D’autre part, Mme [M] [X] ne démontre pas que l’appelant jouerait désormais en ‘championnat de pré-fédérale avec l’équipe de Villeneneuve sur Lot qui l’aurait recruté en 2021″, sa pièce 8 ne consistant pas, contrairement à ce qu’elle écrit en page 6 de ses conclusions, en un article de presse de 15 septembre 2021 mais à un jugement du 23 janvier 2015 et aucun article de presse à cette date n’est versé aux débats.
Compte tenu de ces éléments nouveaux, il convient de fixer la part contributive que le père devra verser à la mère pour l’entretien et l’éducation de leur enfant commun à la somme mensuelle de 190 euros à compter du présent arrêt.

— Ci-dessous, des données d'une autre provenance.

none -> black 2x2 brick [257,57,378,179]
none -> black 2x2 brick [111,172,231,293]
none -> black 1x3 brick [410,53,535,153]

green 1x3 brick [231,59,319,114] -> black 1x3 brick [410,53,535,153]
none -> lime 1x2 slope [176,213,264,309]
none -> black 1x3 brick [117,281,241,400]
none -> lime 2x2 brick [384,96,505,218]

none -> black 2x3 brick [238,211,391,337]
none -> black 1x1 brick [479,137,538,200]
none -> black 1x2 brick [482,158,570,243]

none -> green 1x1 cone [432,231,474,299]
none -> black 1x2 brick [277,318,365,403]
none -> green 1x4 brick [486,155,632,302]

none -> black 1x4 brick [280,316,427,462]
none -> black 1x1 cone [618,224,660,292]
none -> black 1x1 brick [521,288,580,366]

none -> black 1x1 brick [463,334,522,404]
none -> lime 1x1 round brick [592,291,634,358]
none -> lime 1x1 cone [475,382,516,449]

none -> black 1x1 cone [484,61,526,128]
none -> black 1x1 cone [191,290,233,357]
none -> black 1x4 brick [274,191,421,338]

L’équité commande que chaque partie conserve la charge de ses frais irrépétibles et supporte par moitié les dépens d’appel.
PAR CES MOTIFS
La cour, statuant après rapport fait à l’audience, dans les limites de l’appel,
CONFIRME le jugement déféré en ce qu’il a déclaré recevable la demande de M. [H] et rejeté la demande en dommages et intérêts pour procédure abusive de Mme [M] [X] ;
INFIRME pour le surplus ;
Statuant de nouveau,
FIXE à compter du 23 octobre 2019 et jusqu’au présent arrêt la part contributive de M. [H] à l’entretien et l’éducation de [Y] à la somme mensuelle de 270 euros ;
Y ajoutant,
FIXE à compter du présent arrêt cette pension à la somme mensuelle de 190 euros ;
DEBOUTE les parties de leurs demandes au titre de l’article 700 du code de procédure civile ;
FAIT masse des dépens d’appel et condamne par moitié les parties à les supporter.
Signé par Hélène MORNET, Présidente de la chambre et par Florence CHANVRIT, Ajointe Administrative Principale faisant fonction de Greffière, à laquelle la minute de la décision a été remise par le magistrat signataire.